Optimised capacity and operating strategy for providing frequency containment reserve with batteries and power-to-heat

Abstract

Batteries provide growing amounts of Frequency Containment Reserve (FCR) in the German electricity market. We examine the ideal battery capacity as well as the state of charge (SoC) setpoint for provision of FCR following a profit maximisation approach. While a lot of research neglects taxes, their huge influence on the results is considered. In addition to stand-alone battery systems, we also consider hybrid systems, combining a battery storage with a Power-to-Heat (PtH) module. The hybrid system has two variants: in one variant energy is sold when the battery is fully charged, while in the other one the PtH module is used.

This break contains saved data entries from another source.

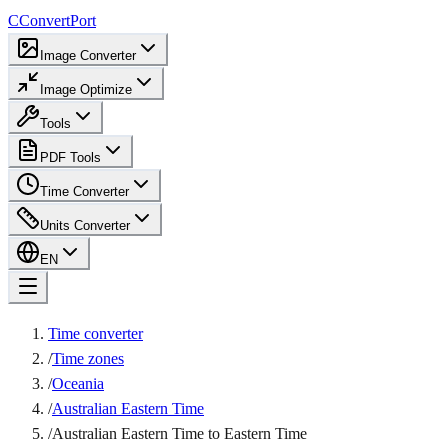
C
ConvertPort
Image Converter
Image Optimize
Tools
PDF Tools
Time Converter
Units Converter
EN
Time converter
/
Time zones
/
Oceania
/
Australian Eastern Time
/
Australian Eastern Time to Eastern Time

Based on historical frequency and market data for one year, the performance of the different system variants is evaluated via a simulation. 2048 different combinations of battery capacity and SoC setpoint are examined. The performance of each configuration is evaluated with the net present value (NPV) method, allowing an economic comparison. The results show a financial advantage for the hybrid systems which sell energy when the battery is fully charged. The system configuration with the best NPV is a hybrid system with a battery capacity of 480 kWh and an SoC setpoint of 98%. The best battery capacity of all considered variants has a lower capacity to power ratio than the usual ratio of 1 MWh to 1 MW, assumed in most other studies. Non-optimal battery capacities have a stronger negative effect on the economic efficiency of the systems than non-optimal SoC setpoints. The results emphasise that the battery capacity is a critical investment decision.